YOUR GOAL: For every record beneath this instruction, give an exact repetition, omitting images.

### GIVEN ENTRIES ###

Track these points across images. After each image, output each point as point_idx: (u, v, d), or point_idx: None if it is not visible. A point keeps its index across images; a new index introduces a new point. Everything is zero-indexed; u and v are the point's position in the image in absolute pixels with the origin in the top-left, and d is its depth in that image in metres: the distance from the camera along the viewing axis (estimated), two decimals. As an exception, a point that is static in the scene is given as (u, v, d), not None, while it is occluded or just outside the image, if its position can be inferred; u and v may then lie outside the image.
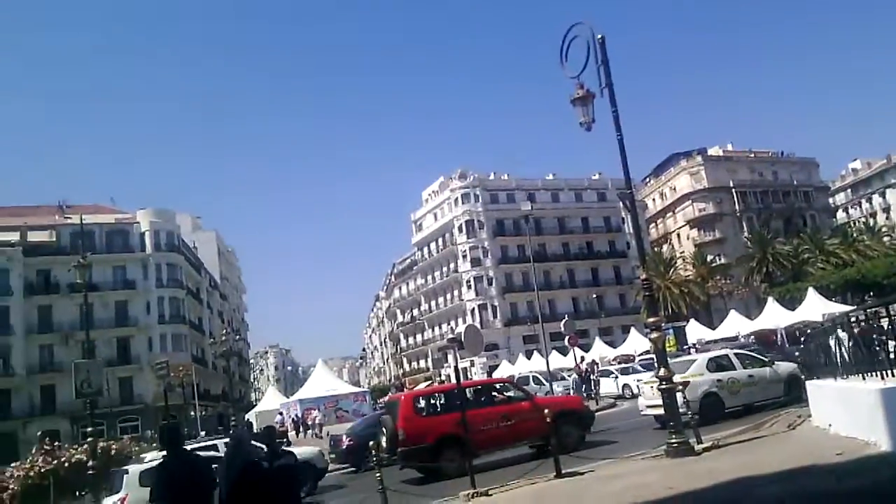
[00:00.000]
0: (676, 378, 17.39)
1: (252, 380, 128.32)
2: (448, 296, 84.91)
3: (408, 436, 14.44)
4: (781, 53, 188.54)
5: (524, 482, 11.37)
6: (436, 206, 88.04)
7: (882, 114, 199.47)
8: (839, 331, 10.79)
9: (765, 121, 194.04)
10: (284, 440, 26.35)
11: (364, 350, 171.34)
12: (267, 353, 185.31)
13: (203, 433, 45.80)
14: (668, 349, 21.90)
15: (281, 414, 44.30)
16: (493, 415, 15.14)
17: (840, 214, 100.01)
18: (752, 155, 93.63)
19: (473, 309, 78.30)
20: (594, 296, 78.10)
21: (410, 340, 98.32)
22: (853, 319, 10.41)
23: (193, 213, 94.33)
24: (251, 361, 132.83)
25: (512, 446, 15.37)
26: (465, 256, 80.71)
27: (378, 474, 10.90)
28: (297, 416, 43.94)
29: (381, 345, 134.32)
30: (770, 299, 44.58)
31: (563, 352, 44.16)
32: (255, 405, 66.75)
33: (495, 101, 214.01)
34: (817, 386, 12.47)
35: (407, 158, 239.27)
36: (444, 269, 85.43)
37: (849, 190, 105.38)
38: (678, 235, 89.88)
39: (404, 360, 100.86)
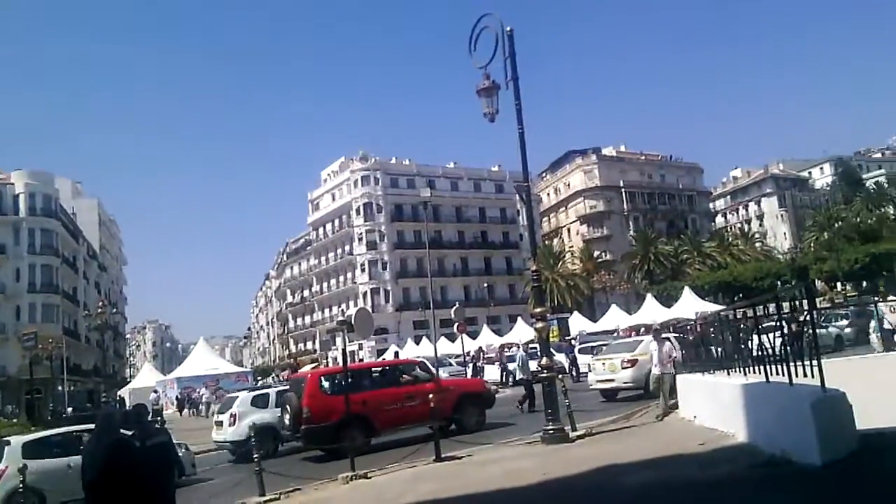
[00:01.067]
0: (626, 356, 18.61)
1: (128, 356, 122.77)
2: (341, 278, 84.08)
3: (312, 414, 14.31)
4: (676, 65, 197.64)
5: (404, 465, 11.40)
6: (334, 186, 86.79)
7: (762, 126, 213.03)
8: (710, 329, 11.41)
9: (657, 125, 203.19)
10: (159, 419, 25.28)
11: (249, 330, 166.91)
12: (145, 328, 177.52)
13: (70, 409, 43.34)
14: (551, 339, 22.58)
15: (156, 392, 42.52)
16: (398, 395, 15.20)
17: (719, 219, 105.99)
18: (643, 157, 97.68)
19: (366, 292, 77.91)
20: (485, 285, 79.44)
21: (299, 321, 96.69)
22: (723, 319, 11.02)
23: (74, 178, 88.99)
24: (128, 336, 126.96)
25: (416, 426, 15.40)
26: (360, 239, 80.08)
27: (255, 455, 10.69)
28: (181, 394, 42.42)
29: (267, 325, 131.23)
30: (649, 296, 46.88)
31: (452, 338, 44.69)
32: (129, 382, 63.94)
33: (402, 86, 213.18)
34: (686, 380, 13.13)
35: (306, 138, 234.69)
36: (339, 250, 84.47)
37: (728, 196, 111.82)
38: (569, 230, 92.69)
39: (291, 341, 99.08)
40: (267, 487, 10.38)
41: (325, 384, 15.62)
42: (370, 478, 10.71)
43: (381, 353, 61.97)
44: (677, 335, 15.51)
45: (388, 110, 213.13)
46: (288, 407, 15.20)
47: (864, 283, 55.23)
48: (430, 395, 14.58)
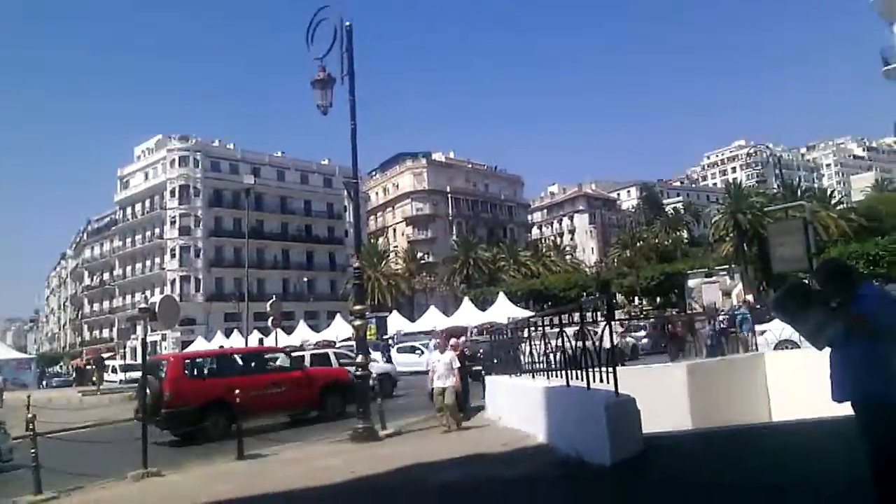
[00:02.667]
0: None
1: None
2: (148, 263, 78.96)
3: (174, 397, 14.06)
4: (508, 79, 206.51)
5: (203, 463, 10.81)
6: (149, 164, 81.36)
7: (580, 147, 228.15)
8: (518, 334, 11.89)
9: (485, 136, 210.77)
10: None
11: (37, 313, 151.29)
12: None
13: None
14: (368, 337, 22.54)
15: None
16: (263, 382, 15.23)
17: (535, 231, 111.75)
18: (470, 165, 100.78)
19: (175, 280, 73.78)
20: (306, 279, 78.03)
21: (96, 307, 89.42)
22: (532, 325, 11.54)
23: None
24: None
25: (281, 413, 15.85)
26: (174, 223, 75.69)
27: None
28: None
29: (59, 308, 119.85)
30: (466, 299, 48.36)
31: (266, 332, 43.39)
32: None
33: (230, 69, 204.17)
34: (493, 381, 13.61)
35: (120, 109, 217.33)
36: (148, 233, 79.31)
37: (545, 210, 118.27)
38: (394, 230, 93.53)
39: (86, 327, 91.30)
40: (53, 483, 9.35)
41: (188, 368, 15.48)
42: (164, 476, 10.03)
43: (186, 344, 58.87)
44: (489, 338, 16.04)
45: (213, 91, 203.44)
46: (148, 390, 14.41)
47: (658, 299, 60.62)
48: (297, 383, 15.25)
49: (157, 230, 77.63)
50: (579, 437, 7.92)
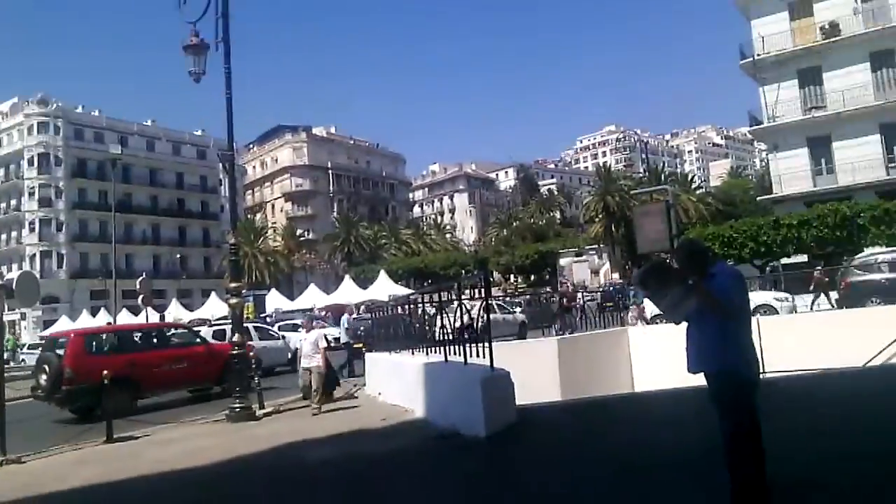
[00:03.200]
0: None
1: None
2: (4, 236, 73.01)
3: (75, 374, 13.59)
4: (393, 56, 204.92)
5: (68, 447, 10.26)
6: (3, 130, 74.89)
7: (463, 127, 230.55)
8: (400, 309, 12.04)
9: (368, 112, 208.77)
10: None
11: None
12: None
13: None
14: (246, 316, 22.09)
15: None
16: (166, 357, 15.16)
17: (416, 209, 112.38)
18: (352, 141, 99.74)
19: (35, 255, 68.72)
20: (178, 255, 74.81)
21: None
22: (412, 302, 11.71)
23: None
24: None
25: (184, 387, 15.93)
26: (32, 194, 70.31)
27: None
28: None
29: None
30: (347, 277, 48.12)
31: (135, 311, 41.44)
32: None
33: (94, 29, 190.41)
34: (373, 358, 13.73)
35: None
36: (3, 204, 73.24)
37: (426, 189, 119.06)
38: (273, 206, 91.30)
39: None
40: None
41: (90, 344, 15.13)
42: (24, 462, 9.46)
43: (48, 324, 55.22)
44: (369, 316, 16.10)
45: (76, 52, 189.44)
46: (46, 367, 14.20)
47: (532, 277, 62.74)
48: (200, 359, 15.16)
49: (12, 201, 71.81)
50: (457, 410, 8.18)
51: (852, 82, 34.65)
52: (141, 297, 30.77)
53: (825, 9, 35.62)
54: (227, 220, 57.37)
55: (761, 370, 4.56)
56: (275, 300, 45.26)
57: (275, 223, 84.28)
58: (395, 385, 11.34)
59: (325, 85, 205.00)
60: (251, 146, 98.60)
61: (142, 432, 11.12)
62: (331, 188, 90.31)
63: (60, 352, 14.60)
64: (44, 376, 14.25)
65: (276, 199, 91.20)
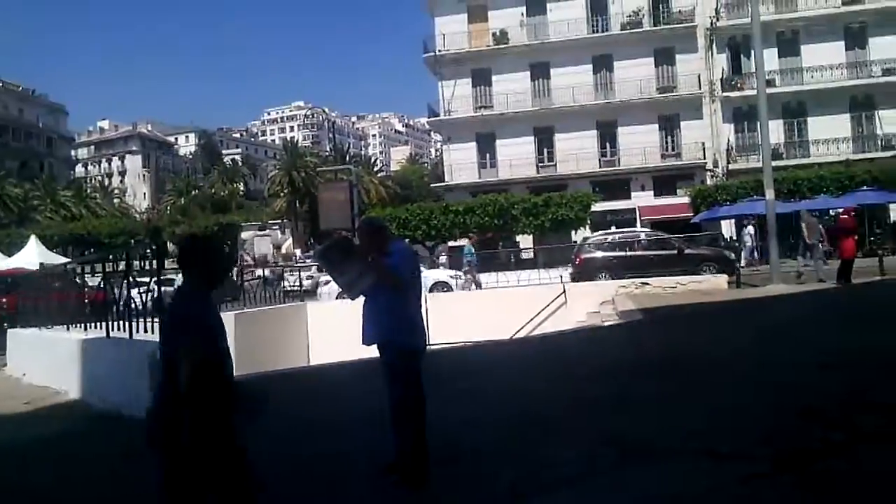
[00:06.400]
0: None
1: None
2: None
3: None
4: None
5: None
6: None
7: (137, 85, 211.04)
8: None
9: (26, 54, 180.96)
10: None
11: None
12: None
13: None
14: None
15: None
16: None
17: (80, 169, 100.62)
18: (1, 85, 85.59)
19: None
20: None
21: None
22: (69, 272, 10.49)
23: None
24: None
25: None
26: None
27: None
28: None
29: None
30: (-14, 242, 41.37)
31: None
32: None
33: None
34: (16, 334, 12.12)
35: None
36: None
37: (92, 147, 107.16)
38: None
39: None
40: None
41: None
42: None
43: None
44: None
45: None
46: None
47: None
48: None
49: None
50: (119, 389, 7.52)
51: (515, 87, 39.10)
52: None
53: (498, 17, 39.57)
54: None
55: (428, 341, 4.92)
56: None
57: None
58: (45, 364, 10.10)
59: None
60: None
61: None
62: (-30, 137, 76.68)
63: None
64: None
65: None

###

WRITTEN SOLUTION:
Track these points across images. After each image, output each point as point_idx: (u, v, d), or point_idx: None if it is not visible. A point keeps its index across images; a new index introduces a new point. Everything is zero-indexed; u and v are the point's position in the image in absolute pixels with the origin in the top-left, and d is its depth in that image in metres: the distance from the camera along the viewing axis (estimated), two decimals. As an exception, a point that is static in the scene is given as (u, v, d), not None, while it is occluded or just outside the image, if its position can be inferred; u and v may then lie outside the image.
[00:00.000]
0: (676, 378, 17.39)
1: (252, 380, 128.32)
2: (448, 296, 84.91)
3: (408, 436, 14.44)
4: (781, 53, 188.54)
5: (524, 482, 11.37)
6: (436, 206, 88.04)
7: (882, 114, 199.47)
8: (839, 331, 10.79)
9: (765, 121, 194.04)
10: (284, 440, 26.35)
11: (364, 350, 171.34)
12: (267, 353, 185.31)
13: (203, 433, 45.80)
14: (668, 349, 21.90)
15: (281, 414, 44.30)
16: (493, 415, 15.14)
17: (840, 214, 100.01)
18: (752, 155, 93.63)
19: (473, 309, 78.30)
20: (594, 296, 78.10)
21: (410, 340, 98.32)
22: (853, 319, 10.41)
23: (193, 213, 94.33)
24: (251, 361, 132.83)
25: (512, 446, 15.37)
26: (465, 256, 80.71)
27: (378, 474, 10.90)
28: (297, 416, 43.94)
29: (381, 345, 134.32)
30: (770, 299, 44.58)
31: (563, 352, 44.16)
32: (255, 405, 66.75)
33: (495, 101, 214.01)
34: (817, 386, 12.47)
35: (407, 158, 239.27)
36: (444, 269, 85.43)
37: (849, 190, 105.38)
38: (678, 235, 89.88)
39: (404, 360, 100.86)
[00:01.067]
0: (626, 356, 18.61)
1: (128, 356, 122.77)
2: (341, 278, 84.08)
3: (312, 414, 14.31)
4: (676, 65, 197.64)
5: (404, 465, 11.40)
6: (334, 186, 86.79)
7: (762, 126, 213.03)
8: (710, 329, 11.41)
9: (657, 125, 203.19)
10: (159, 419, 25.28)
11: (249, 330, 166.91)
12: (145, 328, 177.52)
13: (70, 409, 43.34)
14: (551, 339, 22.58)
15: (156, 392, 42.52)
16: (398, 395, 15.20)
17: (719, 219, 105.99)
18: (643, 157, 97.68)
19: (366, 292, 77.91)
20: (485, 285, 79.44)
21: (299, 321, 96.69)
22: (723, 319, 11.02)
23: (74, 178, 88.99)
24: (128, 336, 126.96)
25: (416, 426, 15.40)
26: (360, 239, 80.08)
27: (255, 455, 10.69)
28: (181, 394, 42.42)
29: (267, 325, 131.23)
30: (649, 296, 46.88)
31: (452, 338, 44.69)
32: (129, 382, 63.94)
33: (402, 86, 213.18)
34: (686, 380, 13.13)
35: (306, 138, 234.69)
36: (339, 250, 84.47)
37: (728, 196, 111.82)
38: (569, 230, 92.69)
39: (291, 341, 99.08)
40: (267, 487, 10.38)
41: (325, 384, 15.62)
42: (370, 478, 10.71)
43: (381, 353, 61.97)
44: (677, 335, 15.51)
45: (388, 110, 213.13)
46: (288, 407, 15.20)
47: (864, 283, 55.23)
48: (430, 395, 14.58)
[00:02.667]
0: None
1: None
2: (148, 263, 78.96)
3: (174, 397, 14.06)
4: (508, 79, 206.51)
5: (203, 463, 10.81)
6: (149, 164, 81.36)
7: (580, 147, 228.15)
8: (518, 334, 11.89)
9: (485, 136, 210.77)
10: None
11: (37, 313, 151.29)
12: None
13: None
14: (368, 337, 22.54)
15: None
16: (263, 382, 15.23)
17: (535, 231, 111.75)
18: (470, 165, 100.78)
19: (175, 280, 73.78)
20: (306, 279, 78.03)
21: (96, 307, 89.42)
22: (532, 325, 11.54)
23: None
24: None
25: (281, 413, 15.85)
26: (174, 223, 75.69)
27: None
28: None
29: (59, 308, 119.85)
30: (466, 299, 48.36)
31: (266, 332, 43.39)
32: None
33: (230, 69, 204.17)
34: (493, 381, 13.61)
35: (120, 109, 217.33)
36: (148, 233, 79.31)
37: (545, 210, 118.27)
38: (394, 230, 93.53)
39: (86, 327, 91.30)
40: (53, 483, 9.35)
41: (188, 368, 15.48)
42: (164, 476, 10.03)
43: (186, 344, 58.87)
44: (489, 338, 16.04)
45: (213, 91, 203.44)
46: (148, 390, 14.41)
47: (658, 299, 60.62)
48: (297, 383, 15.25)
49: (157, 230, 77.63)
50: (579, 437, 7.92)
[00:03.200]
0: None
1: None
2: (4, 236, 73.01)
3: (75, 374, 13.59)
4: (393, 56, 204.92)
5: (68, 447, 10.26)
6: (3, 130, 74.89)
7: (463, 127, 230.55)
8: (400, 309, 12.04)
9: (368, 112, 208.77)
10: None
11: None
12: None
13: None
14: (246, 316, 22.09)
15: None
16: (166, 357, 15.16)
17: (416, 209, 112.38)
18: (352, 141, 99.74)
19: (35, 255, 68.72)
20: (178, 255, 74.81)
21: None
22: (412, 302, 11.71)
23: None
24: None
25: (184, 387, 15.93)
26: (32, 194, 70.31)
27: None
28: None
29: None
30: (347, 277, 48.12)
31: (135, 311, 41.44)
32: None
33: (94, 29, 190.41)
34: (373, 358, 13.73)
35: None
36: (3, 204, 73.24)
37: (426, 189, 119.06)
38: (273, 206, 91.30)
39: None
40: None
41: (90, 344, 15.13)
42: (24, 462, 9.46)
43: (48, 324, 55.22)
44: (369, 316, 16.10)
45: (76, 52, 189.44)
46: (46, 367, 14.20)
47: (532, 277, 62.74)
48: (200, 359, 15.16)
49: (12, 201, 71.81)
50: (457, 410, 8.18)
51: (852, 82, 34.65)
52: (141, 297, 30.77)
53: (825, 9, 35.62)
54: (227, 220, 57.37)
55: (761, 370, 4.56)
56: (275, 300, 45.26)
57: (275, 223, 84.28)
58: (395, 385, 11.34)
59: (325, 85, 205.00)
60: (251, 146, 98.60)
61: (142, 432, 11.12)
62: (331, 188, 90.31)
63: (60, 352, 14.60)
64: (44, 376, 14.25)
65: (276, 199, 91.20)
[00:06.400]
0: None
1: None
2: None
3: None
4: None
5: None
6: None
7: (137, 85, 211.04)
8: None
9: (26, 54, 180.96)
10: None
11: None
12: None
13: None
14: None
15: None
16: None
17: (80, 169, 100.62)
18: (1, 85, 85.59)
19: None
20: None
21: None
22: (69, 272, 10.49)
23: None
24: None
25: None
26: None
27: None
28: None
29: None
30: (-14, 242, 41.37)
31: None
32: None
33: None
34: (16, 334, 12.12)
35: None
36: None
37: (92, 147, 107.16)
38: None
39: None
40: None
41: None
42: None
43: None
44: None
45: None
46: None
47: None
48: None
49: None
50: (119, 389, 7.52)
51: (515, 87, 39.10)
52: None
53: (498, 17, 39.57)
54: None
55: (428, 341, 4.92)
56: None
57: None
58: (45, 364, 10.10)
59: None
60: None
61: None
62: (-30, 137, 76.68)
63: None
64: None
65: None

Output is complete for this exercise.